Among the patients who were diagnosed with exudative AMD and treated with anti-vascular endothelial growth factor (VEGF), patients exhibited 0.5 or better initial visual acuity and 0.1 or worse final visual acuity were included in the retrospective observational study. Patients experienced development of submacular haemorrhage during the follow-up period were included in submacular haemorrhage group.
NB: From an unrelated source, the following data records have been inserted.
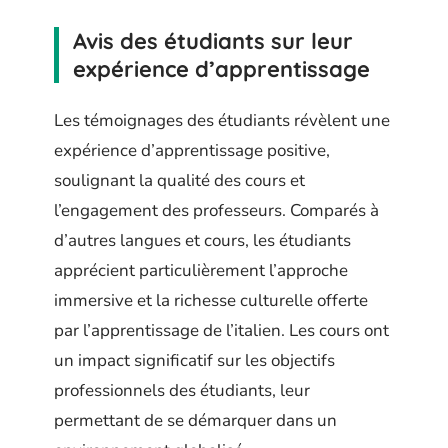
Avis des étudiants sur leur
expérience d’apprentissage
Les témoignages des étudiants révèlent une
expérience d’apprentissage positive,
soulignant la qualité des cours et
l’engagement des professeurs. Comparés à
d’autres langues et cours, les étudiants
apprécient particulièrement l’approche
immersive et la richesse culturelle offerte
par l’apprentissage de l’italien. Les cours ont
un impact significatif sur les objectifs
professionnels des étudiants, leur
permettant de se démarquer dans un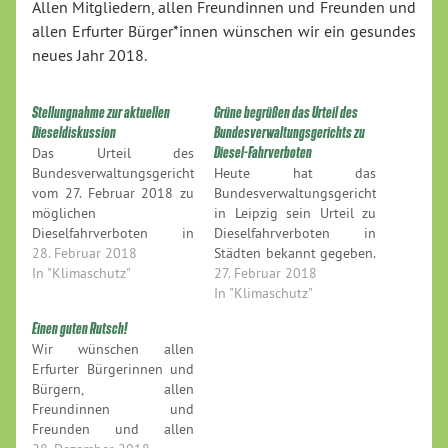
Allen Mitgliedern, allen Freundinnen und Freunden und
allen Erfurter Bürger*innen wünschen wir ein gesundes
neues Jahr 2018.
Stellungnahme zur aktuellen
Grüne begrüßen das Urteil des
Dieseldiskussion
Bundesverwaltungsgerichts zu
Das Urteil des
Diesel-Fahrverboten
Bundesverwaltungsgerichts
Heute hat das
vom 27. Februar 2018 zu
Bundesverwaltungsgericht
möglichen
in Leipzig sein Urteil zu
Dieselfahrverboten in
Dieselfahrverboten in
Städten führte im
28. Februar 2018
Städten bekannt gegeben.
Nachgang zu lebhaften
In "Klimaschutz"
Dazu äußert sich der
27. Februar 2018
und auch emotionalen
Fraktionsvorsitzende von
In "Klimaschutz"
Debatten. Dazu äußert
BÜNDNIS 90 / DIE
Einen guten Rutsch!
sich der
GRÜNEN im Stadtrat
Wir wünschen allen
Fraktionsvorsitzende von
Erfurt, Prof. Dr. Alexander
Erfurter Bürgerinnen und
BÜNDNIS 90 / DIE
Thumfart: "Wir begrüßen
Bürgern, allen
GRÜNEN im Stadtrat
das Urteil des
Freundinnen und
Erfurt, Prof. Dr. Alexander
Bundesverwaltungsgerichts
Freunden und allen
Thumfart: "Natürlich ist
zu Dieselfahrverboten in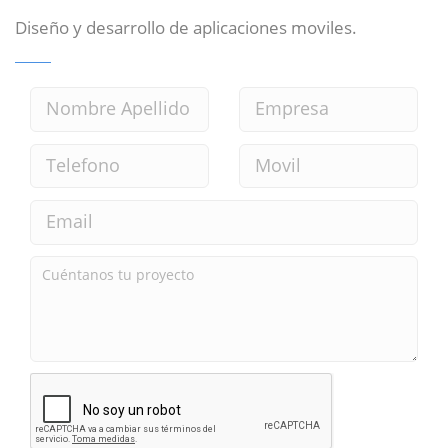
Diseño y desarrollo de aplicaciones moviles.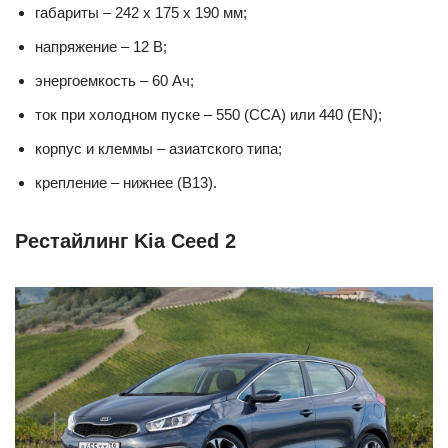
габариты – 242 х 175 х 190 мм;
напряжение – 12 В;
энергоемкость – 60 Ач;
ток при холодном пуске – 550 (CCA) или 440 (EN);
корпус и клеммы – азиатского типа;
крепление – нижнее (B13).
Рестайлинг Kia Ceed 2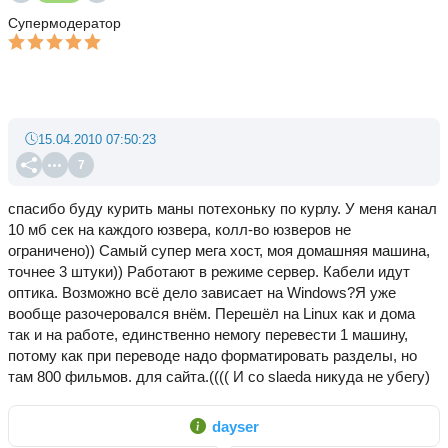
Супермодератор
15.04.2010 07:50:23
7
спасибо буду курить маны потехоньку по курлу. У меня канал
10 мб сек на каждого юзвера, колл-во юзверов не
ограничено)) Самый супер мега хост, моя домашняя машина,
точнее 3 штуки)) Работают в режиме сервер. Кабели идут
оптика. Возможно всё дело зависает на Windows?Я уже
вообще разочеровался внём. Перешёл на Linux как и дома
так и на работе, единственно немогу перевести 1 машину,
потому как при переводе надо форматировать разделы, но
там 800 фильмов. для сайта.(((( И со slaeda никуда не убегу)
dayser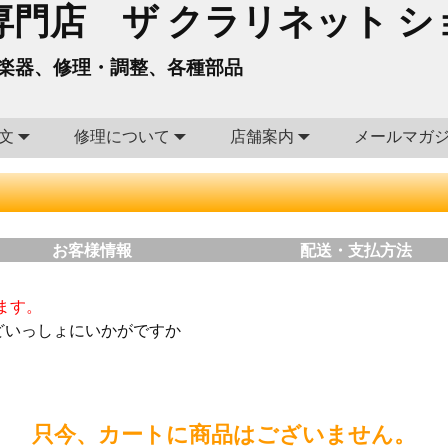
門店 ザ クラリネット シ
楽器、修理・調整、各種部品
文
修理について
店舗案内
メールマガ
お客様情報
配送・支払方法
ます。
どいっしょにいかがですか
只今、カートに商品はございません。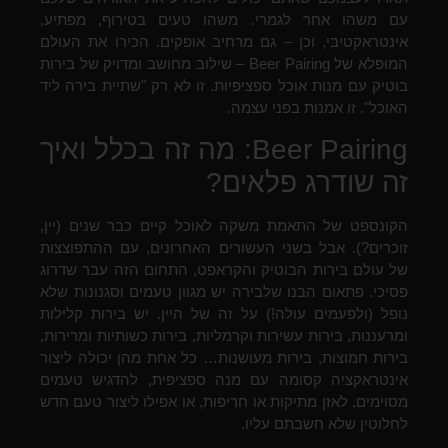
עם משהו אחר לגמרי. משהו טעים בטירוף, מפתיע,
אינטראקטיבי, וכן – גם מרחיב אופקים. הכירו את העולם
המופלא של Beer Pairing – שילוב מחושב ומדויק של בירות
בוטיק עם מנות אוכל ספציפיות. זו לא רק "שתיית בירה ליד
האוכל". זו אמנות בפני עצמה.
Beer Pairing: מה זה בכלל ואיך
זה שודרג פלאים?
הקונספט של התאמת משקה לאוכל קיים כבר שנים (יין,
זוכרים?). אבל בשני העשורים האחרונים, עם ההתפוצצות
של עולם בירות הבוטיק והקראפט, התחום הזה עבר שדרוג
פסיכי. פתאום הבנו שלבירה יש מגוון טעמים וסגנונות שלא
נופל (ולפעמים עולה!) על זה של היין. יש בירות קלילות
ומרעננות, בירות עשירות וקרמליות, בירות כשותיות ומרירות,
בירות חמוצות, בירות מעושנות… כל אחת מהן יכולה ליצור
אינטראקציה קסומה עם מנה ספציפית, להדגיש טעמים
מסוימים, לאזן מתיקות או חריפות, או אפילו ליצור טעם חדש
לחלוטין שלא חשבתם עליו.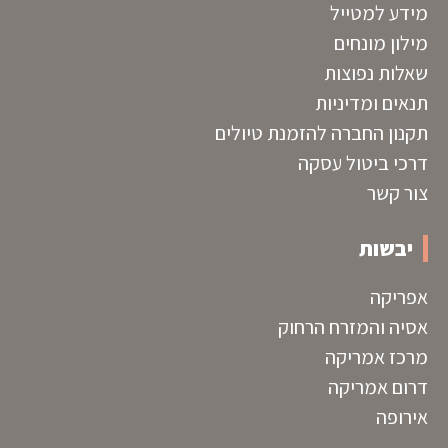
מידע למטייל
מילון מונחים
שאלות נפוצות
תנאים ומדיניות
תקנון החברה להזמנת טיולים
דרכי ביטול עסקה
צור קשר
יבשות
אפריקה
אסיה והמזרח הרחוק
מרכז אמריקה
דרום אמריקה
אירופה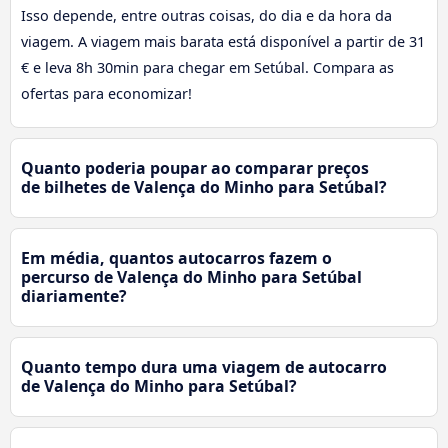
Isso depende, entre outras coisas, do dia e da hora da
viagem. A viagem mais barata está disponível a partir de 31
€ e leva 8h 30min para chegar em Setúbal. Compara as
ofertas para economizar!
Quanto poderia poupar ao comparar preços
de bilhetes de Valença do Minho para Setúbal?
Em média, quantos autocarros fazem o
percurso de Valença do Minho para Setúbal
diariamente?
Quanto tempo dura uma viagem de autocarro
de Valença do Minho para Setúbal?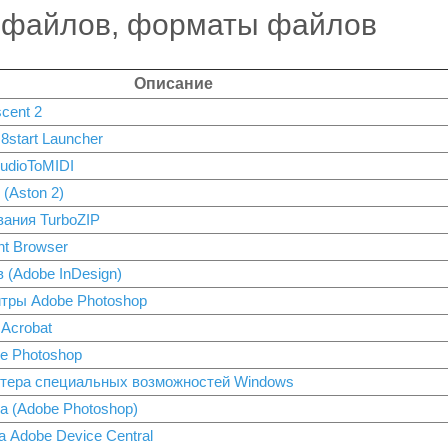
 файлов, форматы файлов
Описание
cent 2
start Launcher
udioToMIDI
(Aston 2)
ания TurboZIP
nt Browser
 (Adobe InDesign)
тры Adobe Photoshop
Acrobat
е Photoshop
стера специальных возможностей Windows
 (Adobe Photoshop)
 Adobe Device Central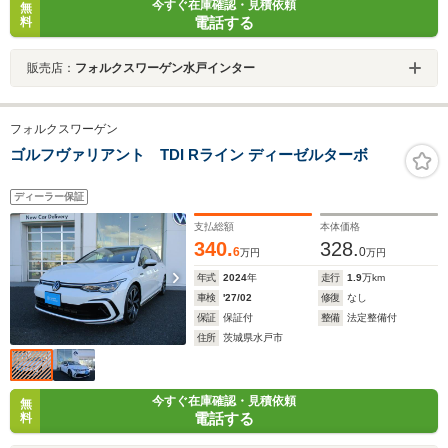
今すぐ在庫確認・見積依頼
無
電話する
料
販売店：
フォルクスワーゲン水戸インター
フォルクスワーゲン
ゴルフヴァリアント TDI Rライン ディーゼルターボ
ディーラー保証
支払総額
本体価格
340.
328.
6
0
万円
万円
年式
2024
年
走行
1.9
万km
車検
'27/02
修復
なし
保証
保証付
整備
法定整備付
住所
茨城県水戸市
今すぐ在庫確認・見積依頼
無
電話する
料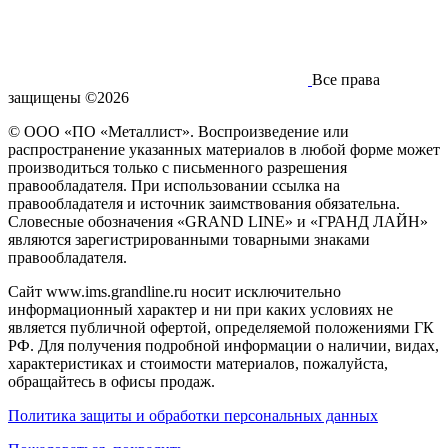
Все права
защищены ©2026
© ООО «ПО «Металлист». Воспроизведение или
распространение указанных материалов в любой форме может
производиться только с письменного разрешения
правообладателя. При использовании ссылка на
правообладателя и источник заимствования обязательна.
Словесные обозначения «GRAND LINE» и «ГРАНД ЛАЙН»
являются зарегистрированными товарными знаками
правообладателя.
Сайт www.ims.grandline.ru носит исключительно
информационный характер и ни при каких условиях не
является публичной офертой, определяемой положениями ГК
РФ. Для получения подробной информации о наличии, видах,
характеристиках и стоимости материалов, пожалуйста,
обращайтесь в офисы продаж.
Политика защиты и обработки персональных данных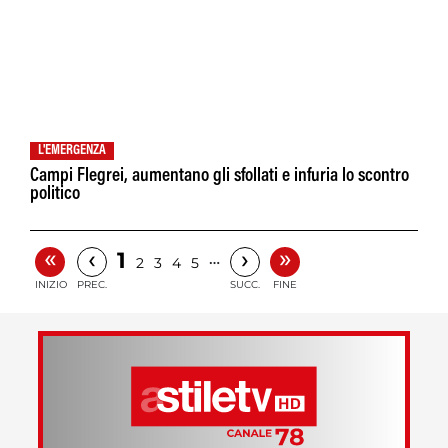
L'EMERGENZA
Campi Flegrei, aumentano gli sfollati e infuria lo scontro
politico
«
»
‹
›
1
…
2
3
4
5
INIZIO
PREC.
SUCC.
FINE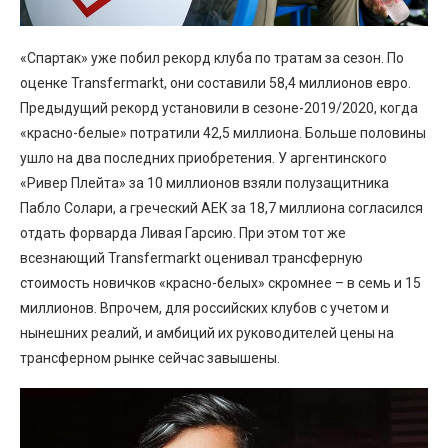
«Спартак» уже побил рекорд клуба по тратам за сезон. По
оценке Transfermarkt, они составили 58,4 миллионов евро.
Предыдущий рекорд установили в сезоне-2019/2020, когда
«красно-белые» потратили 42,5 миллиона. Больше половины
ушло на два последних приобретения. У аргентинского
«Ривер Плейта» за 10 миллионов взяли полузащитника
Пабло Солари, а греческий АЕК за 18,7 миллиона согласился
отдать форварда Ливая Гарсию. При этом тот же
всезнающий Transfermarkt оценивал трансферную
стоимость новичков «красно-белых» скромнее – в семь и 15
миллионов. Впрочем, для российских клубов с учетом и
нынешних реалий, и амбиций их руководителей цены на
трансферном рынке сейчас завышены.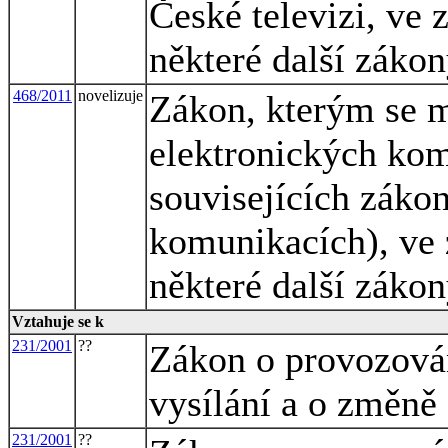
České televizi, ve 
některé další záko
468/2011
novelizuje
Zákon, kterým se m
elektronických ko
souvisejících záko
komunikacích), ve 
některé další záko
Vztahuje se k
231/2001
??
Zákon o provozován
vysílání a o změně
231/2001
??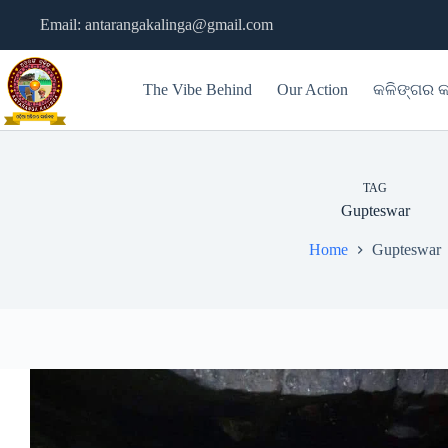
Skip
Email: antarangakalinga@gmail.com
to
content
The Vibe Behind
Our Action
କଳିଙ୍ଗର କ
TAG
Gupteswar
Home
Gupteswar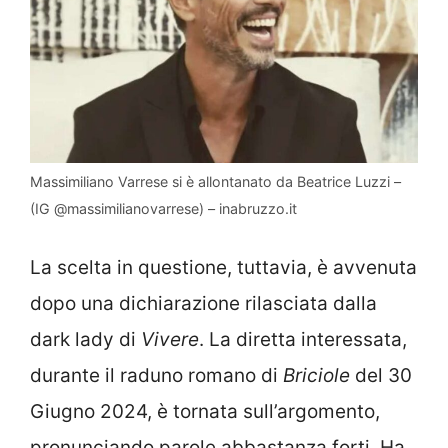
Massimiliano Varrese si è allontanato da Beatrice Luzzi –
(IG @massimilianovarrese) – inabruzzo.it
La scelta in questione, tuttavia, è avvenuta
dopo una dichiarazione rilasciata dalla
dark lady di
Vivere
. La diretta interessata,
durante il raduno romano di
Briciole
del 30
Giugno 2024, è tornata sull’argomento,
pronunciando parole abbastanza forti. Ha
Patients experienced 6 months of longer loss of follow-up and revisited were included in the loss of follow-up group.
Forty-three eyes of 43 patients were included. The mean follow-up period was 43.5±9.4 months. In the submacular haemorrhage group (n = 24), abrupt decrease in visual acuity was noted when the haemorrhage was developed (mean LogMAR (logarithm of minimal angle of resolution) visual acuity: before haemorrhage=0.23±0.09, when the haemorrhage was developed=1.48±0.72, p<0.001). In the loss of follow-up group (n = 6), abrupt decrease in visual acuity was noted when the patients revisited (mean LogMAR visual acuity: before loss of follow-up=0.23±0.10, when the patients revisited=1.63±0.38, p<0.001). In these two groups, the visual acuity failed to completely recover despite additional treatment. The visual acuity was decreased without notable event in the remaining 13 eyes.
The development of submacular haemorrhage and loss of follow-up was found to be factors associated with poor visual prognosis in patients with relatively good initial visual acuity.